** Dataset records follows **

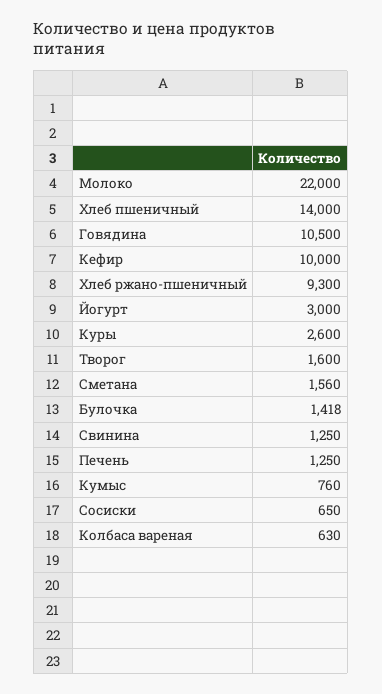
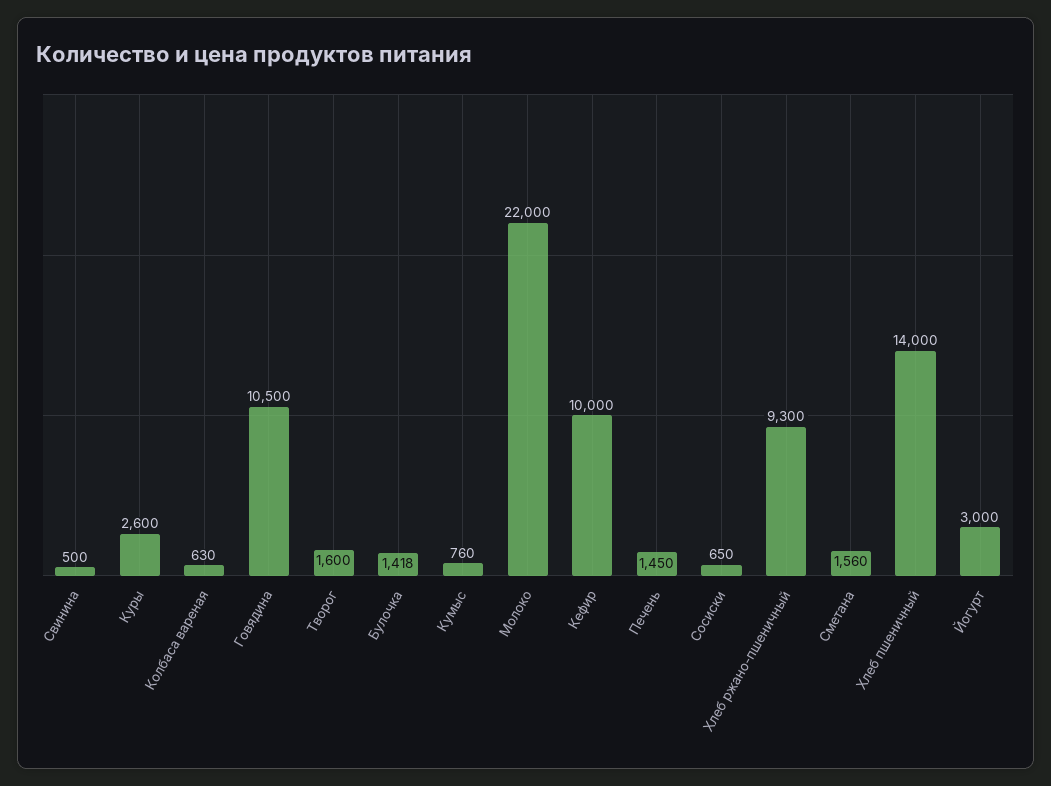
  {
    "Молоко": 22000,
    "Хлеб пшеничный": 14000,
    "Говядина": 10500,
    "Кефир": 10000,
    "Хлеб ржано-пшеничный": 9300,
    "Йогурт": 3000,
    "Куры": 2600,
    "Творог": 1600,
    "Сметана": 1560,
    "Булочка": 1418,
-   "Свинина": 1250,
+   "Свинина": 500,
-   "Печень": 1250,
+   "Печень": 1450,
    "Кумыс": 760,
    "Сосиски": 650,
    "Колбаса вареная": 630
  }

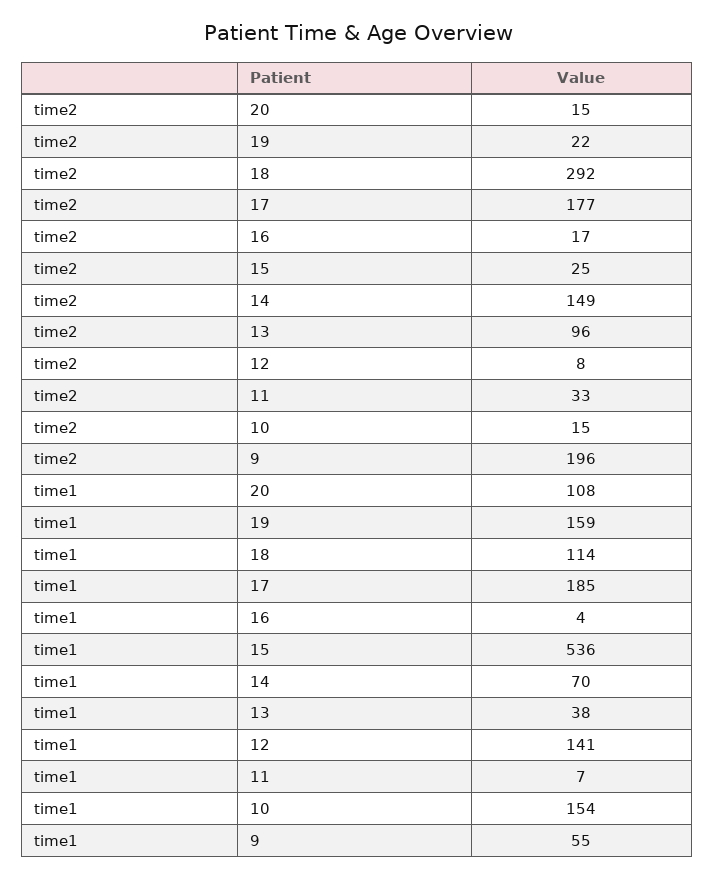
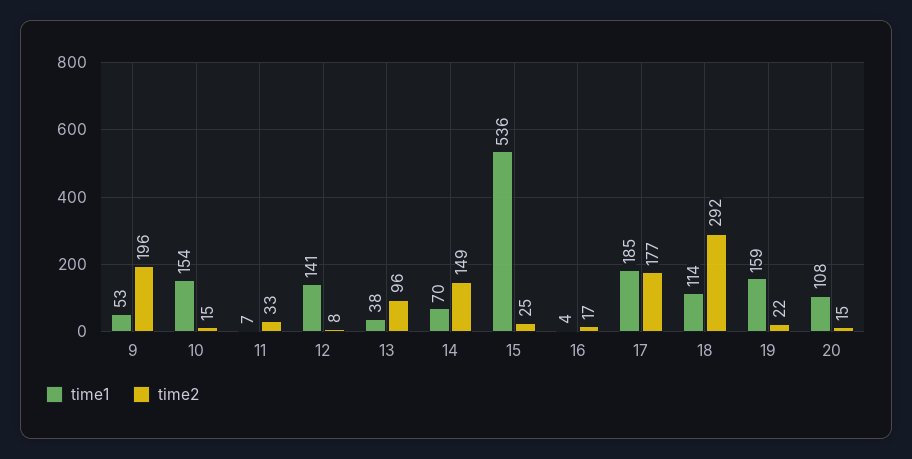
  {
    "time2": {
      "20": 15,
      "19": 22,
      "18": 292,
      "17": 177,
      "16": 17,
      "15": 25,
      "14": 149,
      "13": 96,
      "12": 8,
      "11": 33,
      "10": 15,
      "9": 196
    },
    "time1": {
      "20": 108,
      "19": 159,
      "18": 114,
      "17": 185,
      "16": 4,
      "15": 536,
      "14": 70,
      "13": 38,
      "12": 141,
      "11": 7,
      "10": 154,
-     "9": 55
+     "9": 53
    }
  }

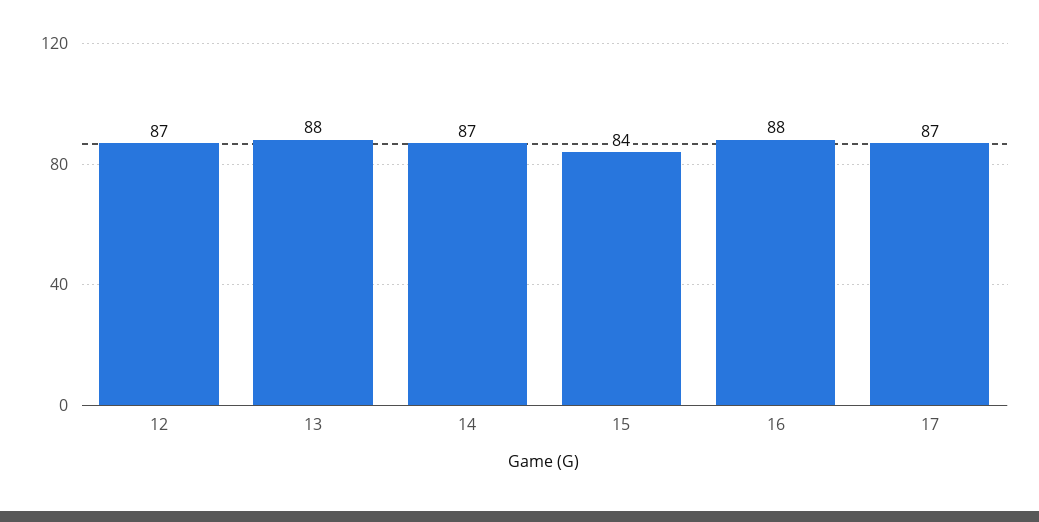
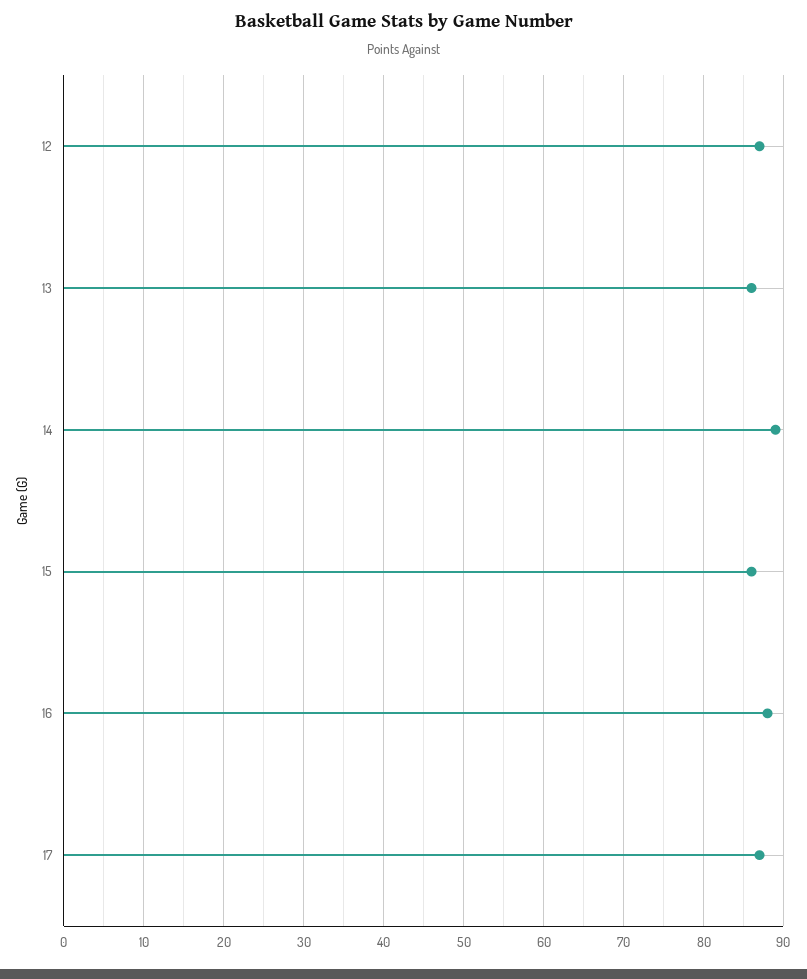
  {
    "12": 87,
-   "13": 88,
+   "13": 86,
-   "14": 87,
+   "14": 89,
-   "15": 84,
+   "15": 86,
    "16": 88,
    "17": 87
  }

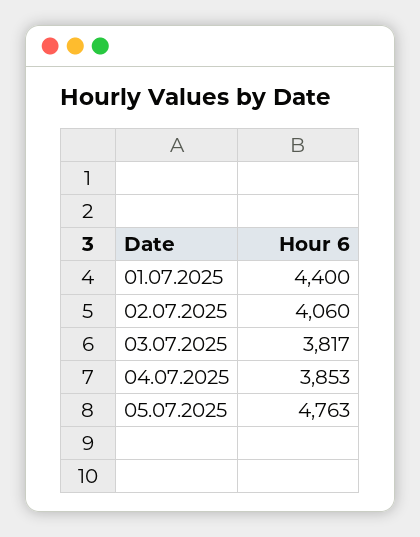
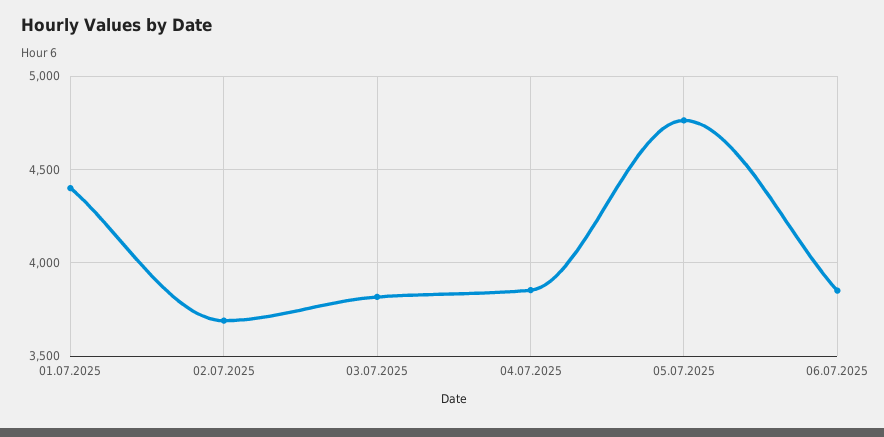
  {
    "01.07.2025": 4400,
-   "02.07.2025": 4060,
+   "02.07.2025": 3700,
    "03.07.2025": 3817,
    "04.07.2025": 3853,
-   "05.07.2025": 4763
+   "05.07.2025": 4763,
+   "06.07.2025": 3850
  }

** End of Dataset records **

To-do item: The entries above need an exact copy without their pictures.

Solution to the exercise:
  {
    "Молоко": 22000,
    "Хлеб пшеничный": 14000,
    "Говядина": 10500,
    "Кефир": 10000,
    "Хлеб ржано-пшеничный": 9300,
    "Йогурт": 3000,
    "Куры": 2600,
    "Творог": 1600,
    "Сметана": 1560,
    "Булочка": 1418,
-   "Свинина": 1250,
+   "Свинина": 500,
-   "Печень": 1250,
+   "Печень": 1450,
    "Кумыс": 760,
    "Сосиски": 650,
    "Колбаса вареная": 630
  }

  {
    "time2": {
      "20": 15,
      "19": 22,
      "18": 292,
      "17": 177,
      "16": 17,
      "15": 25,
      "14": 149,
      "13": 96,
      "12": 8,
      "11": 33,
      "10": 15,
      "9": 196
    },
    "time1": {
      "20": 108,
      "19": 159,
      "18": 114,
      "17": 185,
      "16": 4,
      "15": 536,
      "14": 70,
      "13": 38,
      "12": 141,
      "11": 7,
      "10": 154,
-     "9": 55
+     "9": 53
    }
  }

  {
    "12": 87,
-   "13": 88,
+   "13": 86,
-   "14": 87,
+   "14": 89,
-   "15": 84,
+   "15": 86,
    "16": 88,
    "17": 87
  }

  {
    "01.07.2025": 4400,
-   "02.07.2025": 4060,
+   "02.07.2025": 3700,
    "03.07.2025": 3817,
    "04.07.2025": 3853,
-   "05.07.2025": 4763
+   "05.07.2025": 4763,
+   "06.07.2025": 3850
  }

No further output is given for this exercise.